The Chiefs report to training camp at Missouri Western State University in St. Joseph, Missouri, next week. Their first full-squad workout is scheduled for July 27.

“Based on the information provided to us by the league, we have decided it is appropriate for Tyreek to return to the team at the start of training camp,” the Chiefs said in a statement. “The club fully supports the conditions for return laid out by the league and will continue to monitor any new developments in the case. We are glad to welcome Tyreek back to the team.”

The league said that “information developed in the court proceeding is confidential and has not been shared with us” and all law enforcement records are sealed.
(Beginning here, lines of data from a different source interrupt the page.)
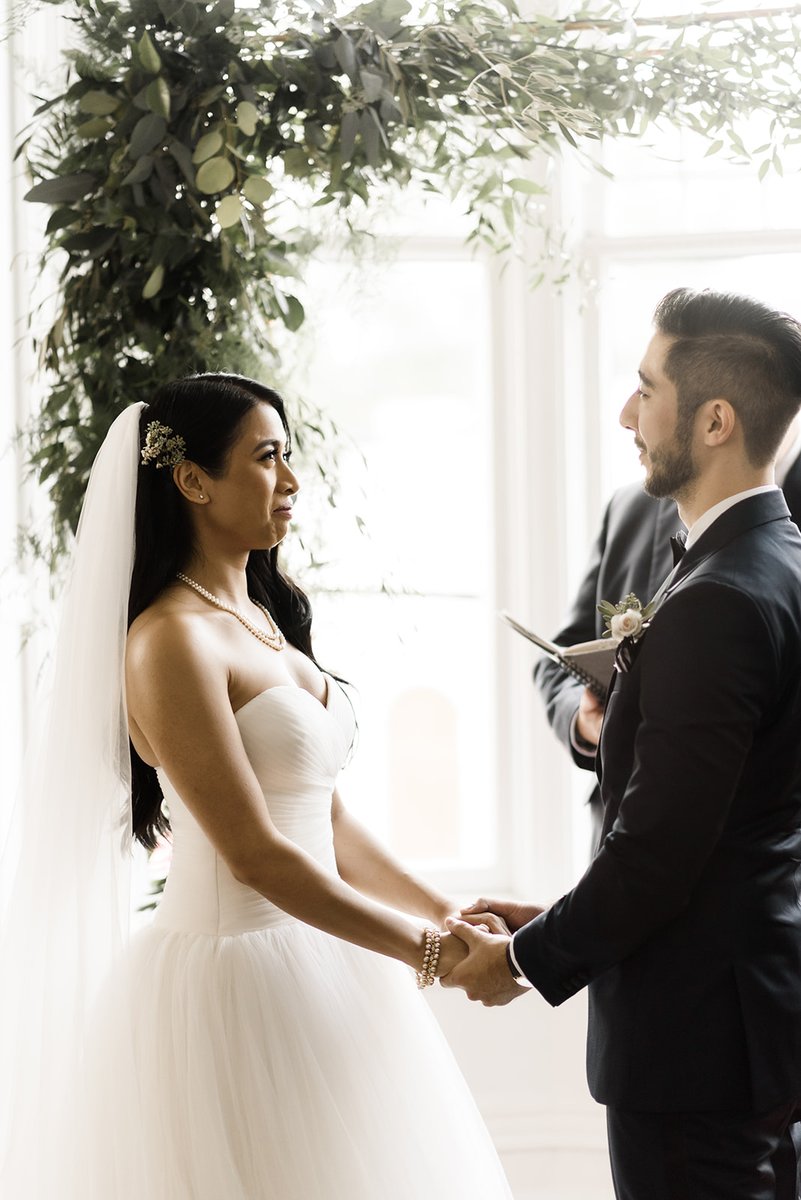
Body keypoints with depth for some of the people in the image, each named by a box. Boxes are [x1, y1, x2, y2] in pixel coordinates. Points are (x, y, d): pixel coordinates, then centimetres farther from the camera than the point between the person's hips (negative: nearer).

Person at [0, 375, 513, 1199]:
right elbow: (255, 856, -19)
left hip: (318, 967, 8)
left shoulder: (264, 620, 12)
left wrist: (448, 914, 5)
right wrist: (429, 952, -14)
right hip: (233, 978, -8)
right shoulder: (172, 641, -15)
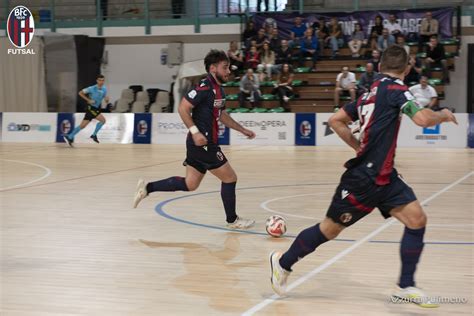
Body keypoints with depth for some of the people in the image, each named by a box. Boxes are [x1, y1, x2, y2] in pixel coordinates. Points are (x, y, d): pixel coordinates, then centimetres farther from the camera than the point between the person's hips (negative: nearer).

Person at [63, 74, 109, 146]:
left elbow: (106, 101, 12)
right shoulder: (92, 88, -13)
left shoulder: (104, 89, 4)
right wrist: (88, 100, -15)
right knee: (103, 120, -18)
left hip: (97, 108, 6)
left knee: (83, 125, 6)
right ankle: (94, 135, -3)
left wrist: (107, 99, -13)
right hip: (91, 108, -6)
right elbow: (80, 93, -7)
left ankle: (69, 137, 13)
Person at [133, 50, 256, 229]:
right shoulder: (204, 87, -16)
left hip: (205, 144, 10)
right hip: (203, 143, -10)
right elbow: (183, 108, -20)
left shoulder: (219, 90, 14)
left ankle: (147, 188, 16)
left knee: (189, 184, 14)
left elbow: (222, 116, 27)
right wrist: (195, 131, -26)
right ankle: (232, 220, 14)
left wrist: (242, 130, 24)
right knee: (230, 178, 0)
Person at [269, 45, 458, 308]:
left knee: (417, 219, -4)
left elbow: (335, 120, 18)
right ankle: (283, 262, 25)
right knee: (330, 229, 6)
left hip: (384, 177, 8)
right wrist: (442, 115, -6)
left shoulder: (371, 93, 12)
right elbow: (422, 119, -26)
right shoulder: (395, 89, -13)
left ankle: (405, 286, 2)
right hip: (363, 178, -8)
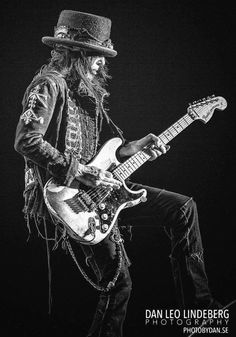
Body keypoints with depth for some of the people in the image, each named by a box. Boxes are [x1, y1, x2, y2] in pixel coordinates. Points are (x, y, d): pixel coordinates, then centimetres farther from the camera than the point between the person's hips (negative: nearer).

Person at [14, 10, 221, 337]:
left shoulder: (88, 89, 16)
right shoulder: (49, 85, -12)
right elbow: (26, 141, -25)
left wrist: (132, 148, 4)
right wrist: (82, 171, -23)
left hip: (98, 184, 9)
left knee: (183, 207, 4)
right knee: (118, 280, -15)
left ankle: (198, 308, 9)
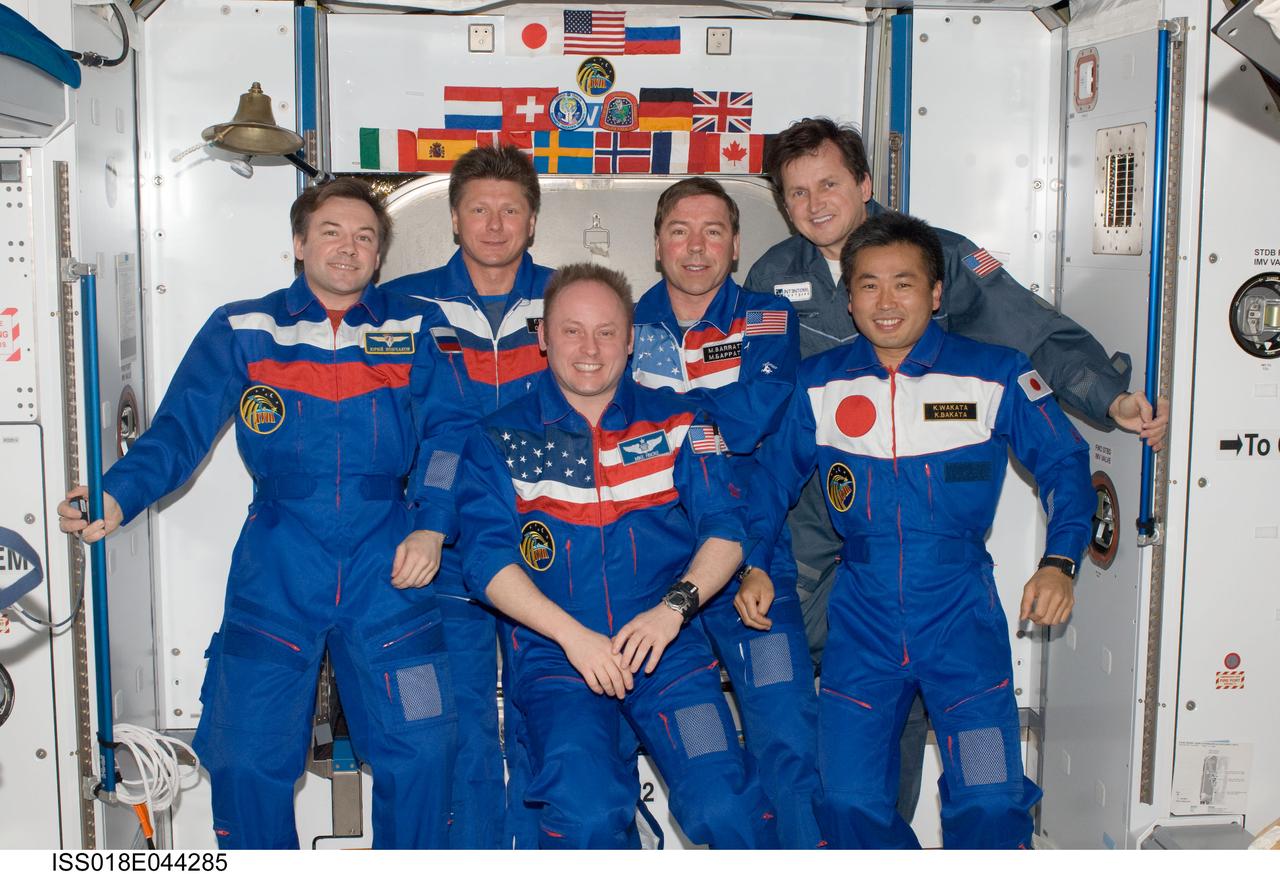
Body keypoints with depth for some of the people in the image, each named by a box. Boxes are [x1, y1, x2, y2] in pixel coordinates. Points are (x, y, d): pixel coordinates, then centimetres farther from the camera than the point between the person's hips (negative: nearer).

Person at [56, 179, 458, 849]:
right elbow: (178, 432, -2)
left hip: (387, 569, 1)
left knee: (421, 751, -1)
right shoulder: (241, 331, 5)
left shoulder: (415, 330, 8)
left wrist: (431, 525, -8)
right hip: (276, 573, 0)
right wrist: (116, 498, -20)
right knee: (245, 759, 0)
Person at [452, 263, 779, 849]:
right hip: (552, 651, -1)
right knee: (586, 813, -25)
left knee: (724, 807, -17)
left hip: (667, 646, 1)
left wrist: (672, 607, -13)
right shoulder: (499, 441, 7)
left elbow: (725, 527, 5)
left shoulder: (675, 424, 11)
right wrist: (572, 634, -13)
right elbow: (486, 558, -1)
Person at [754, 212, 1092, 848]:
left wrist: (1059, 562, -9)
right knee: (848, 803, 3)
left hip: (962, 619, -1)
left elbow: (1063, 462, 4)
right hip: (861, 622, 2)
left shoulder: (996, 375, -5)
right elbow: (770, 477, 11)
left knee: (990, 805, -9)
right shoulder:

“Local law enforcement authorities have publicly advised that the available evidence does not permit them to determine who caused the child’s injuries,” the NFL said.

Elsewhere:

n An offensive tackle for the Arizona Cardinals who was released this week has surrendered to police in North Carolina after a warrant was issued for his arrest on an assault charge.

A news release from the Greensboro Police Department says Desmond Harrison turned himself in to authorities Friday. Police say the alleged assault was reported on Tuesday, but provided no additional details of the incident. It’s not known if he has an attorney.

The 25-year-old was claimed last month by the Cardinals after he was cut by the Cleveland Browns.

n Officials have raised the budget to $1.9 billion for the 65,000-seat Las Vegas Stadium being built for the NFL’s relocated Raiders and UNLV football.

The Las Vegas Review-Journal reports the stadium authority board on Thursday approved $40 million in construction additions. They include 20 more suites and a field-level club area to be paid for by personal and club seat sales that weren’t part of the original budget. The stadium is due to open in 2020 just off the Las Vegas Strip. Taxpayers are funding $750 million of the project.

n Offensive lineman Mitch Petrus, a walk-on at Arkansas who went on to a three-year NFL career that included a Super Bowl win with the New York Giants, has died. He was 32.

Pulaski County Coroner Gerone Hobbs said Petrus died of heat stroke Thursday night at a North Little Rock hospital after working outside that day at his family’s shop near his hometown of Carlisle, which is about 35 miles (55 kilometers) east of Little Rock.

Like much of the country, Arkansas is in the grips of an intense heat wave. The heat index — the temperature it felt like — in the area where Petrus was working on Thursday was higher than 100 degrees (38 Celsius), according to the National Weather Service.

Petrus played tight end in high school before switching to fullback and then offensive guard for the Razorbacks. Houston Nutt, who coached Arkansas for 10 seasons, said Petrus took those changes in stride.